The Trouble With Unequal Team Development: What Leaders Can Do

November 10, 2022

Imagine you’re training to run a marathon. A personal trainer has determined your exercise schedule, and a dietician has advised you on which foods to eat and which to avoid. You have the best pair of shoes on the market, a sweat-wicking running shirt, and a custom water bottle. After months of following a training and diet regime, you’re set up for success.

Now, imagine you don’t have any of those things. Instead, you’ve been dropped off at the starting line wearing your street clothes and casual shoes. You don’t have any training under your belt, and you haven’t even been given a map of the course! What are the chances you’ll actually succeed?

This analogy illustrates the distinct advantages and disadvantages certain people experience in the workplace. Some are simply setup for success far better than others, whether they realize it or not. And those advantages are often perpetuated by company leaders (again, whether they realize it or not).

There’s a reason the vast majority of C-suite executives and Fortune 500 CEOs are white males—that’s how the workplace has been molded, and how it’s been for centuries. Everyone else is fighting an uphill battle (or, to continue the analogy, running a marathon in crocs!). It’s been proven time and again that diverse leadership teams can give companies a competitive advantage. Why, then, do white men always seem to rise to the top?

Success Factors

Many factors are at play—similarity bias (read more about this in a past blog post), greater access to resources, exposure to the “right” networks. But we’re going to focus on just one of the many factors that can lead to promotion: personal guidance and development.

As a leader, you have the power to open pathways to resources, mentors/sponsors, or relevant training. And you have the power to keep those pathways closed. Traditionally, white men have enjoyed personal development and guidance far more than any other group.

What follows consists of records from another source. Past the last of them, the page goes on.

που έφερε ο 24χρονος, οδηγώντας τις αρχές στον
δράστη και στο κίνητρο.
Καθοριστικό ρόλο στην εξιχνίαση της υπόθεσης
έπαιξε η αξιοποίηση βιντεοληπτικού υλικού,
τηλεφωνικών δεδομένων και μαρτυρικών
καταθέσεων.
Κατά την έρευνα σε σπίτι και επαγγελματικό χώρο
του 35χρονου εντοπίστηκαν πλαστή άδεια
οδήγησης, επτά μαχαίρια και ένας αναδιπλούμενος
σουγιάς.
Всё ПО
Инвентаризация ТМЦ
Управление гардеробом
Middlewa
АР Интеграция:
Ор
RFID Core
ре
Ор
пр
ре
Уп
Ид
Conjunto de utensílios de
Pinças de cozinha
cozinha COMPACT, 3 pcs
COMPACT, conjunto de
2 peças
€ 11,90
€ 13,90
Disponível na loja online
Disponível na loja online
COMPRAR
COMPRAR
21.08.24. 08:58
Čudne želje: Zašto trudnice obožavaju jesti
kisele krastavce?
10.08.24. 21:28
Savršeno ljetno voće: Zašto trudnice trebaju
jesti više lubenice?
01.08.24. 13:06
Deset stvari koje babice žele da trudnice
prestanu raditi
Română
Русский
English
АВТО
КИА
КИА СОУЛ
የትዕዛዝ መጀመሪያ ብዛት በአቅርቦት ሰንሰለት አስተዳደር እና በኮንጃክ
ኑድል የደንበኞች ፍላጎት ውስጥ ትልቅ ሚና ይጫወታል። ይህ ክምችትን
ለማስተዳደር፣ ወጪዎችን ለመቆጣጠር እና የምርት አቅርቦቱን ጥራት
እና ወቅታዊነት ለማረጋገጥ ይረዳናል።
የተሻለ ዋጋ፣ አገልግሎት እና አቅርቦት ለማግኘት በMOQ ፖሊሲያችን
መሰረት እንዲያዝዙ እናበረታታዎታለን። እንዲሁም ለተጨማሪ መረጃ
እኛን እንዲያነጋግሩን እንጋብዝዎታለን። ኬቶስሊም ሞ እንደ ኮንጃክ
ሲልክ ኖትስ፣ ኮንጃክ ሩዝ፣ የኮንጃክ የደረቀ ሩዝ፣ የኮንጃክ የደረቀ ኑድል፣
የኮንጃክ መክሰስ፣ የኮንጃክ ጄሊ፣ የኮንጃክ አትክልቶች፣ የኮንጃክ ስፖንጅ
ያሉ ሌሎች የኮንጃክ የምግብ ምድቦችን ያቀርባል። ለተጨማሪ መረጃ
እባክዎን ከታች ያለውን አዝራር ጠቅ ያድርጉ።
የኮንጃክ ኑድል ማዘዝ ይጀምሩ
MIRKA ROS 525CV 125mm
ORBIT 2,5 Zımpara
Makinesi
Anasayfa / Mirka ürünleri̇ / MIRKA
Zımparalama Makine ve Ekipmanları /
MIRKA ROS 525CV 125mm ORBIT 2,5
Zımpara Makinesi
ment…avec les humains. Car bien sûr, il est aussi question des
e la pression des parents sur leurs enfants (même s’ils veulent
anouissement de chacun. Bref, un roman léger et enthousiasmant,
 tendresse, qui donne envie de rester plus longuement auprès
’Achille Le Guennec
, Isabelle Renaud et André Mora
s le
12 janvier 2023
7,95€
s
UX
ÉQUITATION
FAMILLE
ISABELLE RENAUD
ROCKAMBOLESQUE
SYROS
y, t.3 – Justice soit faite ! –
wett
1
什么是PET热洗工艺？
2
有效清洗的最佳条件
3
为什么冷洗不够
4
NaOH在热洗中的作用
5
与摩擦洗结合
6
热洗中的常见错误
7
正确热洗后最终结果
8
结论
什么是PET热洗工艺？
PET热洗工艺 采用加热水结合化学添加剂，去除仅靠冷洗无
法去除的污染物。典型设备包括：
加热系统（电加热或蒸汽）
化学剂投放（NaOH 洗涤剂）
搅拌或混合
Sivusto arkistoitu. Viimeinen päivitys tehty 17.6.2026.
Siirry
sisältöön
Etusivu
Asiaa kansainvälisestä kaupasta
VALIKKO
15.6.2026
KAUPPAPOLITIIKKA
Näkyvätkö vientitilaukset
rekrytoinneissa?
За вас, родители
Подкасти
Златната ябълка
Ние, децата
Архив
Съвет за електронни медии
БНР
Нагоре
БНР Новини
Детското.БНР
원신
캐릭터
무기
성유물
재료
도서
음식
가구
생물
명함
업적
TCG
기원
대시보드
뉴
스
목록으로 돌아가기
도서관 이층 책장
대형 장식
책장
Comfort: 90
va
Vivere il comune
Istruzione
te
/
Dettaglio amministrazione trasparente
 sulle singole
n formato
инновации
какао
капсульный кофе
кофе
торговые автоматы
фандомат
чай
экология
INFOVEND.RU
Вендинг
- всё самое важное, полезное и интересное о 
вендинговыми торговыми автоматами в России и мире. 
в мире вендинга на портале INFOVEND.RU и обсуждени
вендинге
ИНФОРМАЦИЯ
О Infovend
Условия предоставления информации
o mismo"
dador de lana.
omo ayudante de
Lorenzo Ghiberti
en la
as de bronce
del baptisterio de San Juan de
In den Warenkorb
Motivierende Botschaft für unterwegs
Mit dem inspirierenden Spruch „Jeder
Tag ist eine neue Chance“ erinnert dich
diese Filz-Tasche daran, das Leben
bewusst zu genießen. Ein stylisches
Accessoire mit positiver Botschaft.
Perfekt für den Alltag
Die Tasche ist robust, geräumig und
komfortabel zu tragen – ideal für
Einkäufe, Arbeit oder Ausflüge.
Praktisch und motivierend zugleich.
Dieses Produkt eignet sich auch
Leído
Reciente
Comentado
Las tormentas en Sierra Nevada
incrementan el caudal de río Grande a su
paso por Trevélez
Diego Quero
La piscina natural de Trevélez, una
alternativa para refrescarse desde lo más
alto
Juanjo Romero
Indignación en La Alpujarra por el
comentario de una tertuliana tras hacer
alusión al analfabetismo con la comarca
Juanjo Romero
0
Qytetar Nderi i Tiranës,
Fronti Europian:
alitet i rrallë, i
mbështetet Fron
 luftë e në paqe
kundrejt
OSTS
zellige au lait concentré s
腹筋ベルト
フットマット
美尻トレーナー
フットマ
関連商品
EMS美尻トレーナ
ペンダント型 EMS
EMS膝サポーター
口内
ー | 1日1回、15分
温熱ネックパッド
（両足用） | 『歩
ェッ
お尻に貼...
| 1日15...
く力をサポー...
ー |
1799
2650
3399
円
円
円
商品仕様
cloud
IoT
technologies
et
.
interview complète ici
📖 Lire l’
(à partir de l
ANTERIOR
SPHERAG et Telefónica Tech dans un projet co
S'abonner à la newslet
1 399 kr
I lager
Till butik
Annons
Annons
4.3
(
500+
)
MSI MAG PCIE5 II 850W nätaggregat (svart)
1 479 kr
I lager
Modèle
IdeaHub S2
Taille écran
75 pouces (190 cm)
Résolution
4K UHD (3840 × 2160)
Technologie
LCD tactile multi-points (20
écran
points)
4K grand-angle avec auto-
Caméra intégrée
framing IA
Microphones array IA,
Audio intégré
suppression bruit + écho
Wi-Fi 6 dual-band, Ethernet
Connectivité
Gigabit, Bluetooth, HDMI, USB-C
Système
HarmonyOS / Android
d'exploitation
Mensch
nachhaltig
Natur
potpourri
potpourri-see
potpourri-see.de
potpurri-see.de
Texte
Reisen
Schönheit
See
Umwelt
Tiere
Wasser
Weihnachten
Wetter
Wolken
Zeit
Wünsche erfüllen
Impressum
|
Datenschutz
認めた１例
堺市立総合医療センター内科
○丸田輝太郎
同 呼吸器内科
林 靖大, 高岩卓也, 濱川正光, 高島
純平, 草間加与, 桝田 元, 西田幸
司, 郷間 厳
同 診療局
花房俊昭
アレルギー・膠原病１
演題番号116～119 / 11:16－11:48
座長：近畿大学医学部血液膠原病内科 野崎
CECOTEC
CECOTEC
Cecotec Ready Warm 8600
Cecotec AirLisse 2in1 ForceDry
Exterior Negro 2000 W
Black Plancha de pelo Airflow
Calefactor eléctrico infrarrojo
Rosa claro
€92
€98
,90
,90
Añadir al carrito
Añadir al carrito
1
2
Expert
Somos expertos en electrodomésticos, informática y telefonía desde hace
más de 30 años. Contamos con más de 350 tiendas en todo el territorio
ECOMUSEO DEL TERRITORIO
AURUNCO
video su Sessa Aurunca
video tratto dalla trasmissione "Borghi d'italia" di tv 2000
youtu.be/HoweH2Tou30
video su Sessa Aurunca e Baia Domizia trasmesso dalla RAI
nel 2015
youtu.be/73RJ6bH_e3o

They often have someone within the company who acts as a personal mentor (someone who answers questions, troubleshoots problems, etc.) or sponsor (someone who advocates on their behalf and, probably, introduces them to valuable network connections).

On the other hand, according to a McKinsey study, 67% of black professionals have no access to sponsors or allies to help their career growth. And only 37% of female professionals have a mentor.

Why Mentorship matters

Mentorships and sponsorships are incredibly valuable. The American Society for Training and Development reports that 75% of respondents who accepted an executive position say “mentorship played a critical role in their career development.” Another study shows that employees with mentors are promoted five times more often than their non-mentored peers.

As a leader, you can help pair your team members with mentors/sponsors, or set up group mentoring programs. You can also play an active role in personal development in other ways.

Personal Development Paths

Some of the ways to facilitate personal development and provide a clear path to promotion include:

  • Arranging for specialized training or coaching
  • Providing clear access to resources
  • Engaging in frequent check-ins to gather feedback
  • Asking team members about their professional goals
  • Connecting your team with networking groups
  • Initiating mentorship (or sponsorship) programs

Leaders play a critical role in preparing individuals for promotion. Unfortunately, many employees (women, BIPOC individuals, and especially women of color) have not received adequate support or guidance to gear up for a promotion. Instead, they have been largely unsupported in their career development and left to puzzle out the path forward.


It’s time we gear up our “marathon runners” with all the necessary equipment they require. Right now, too many people have been dropped off at the starting line without a map.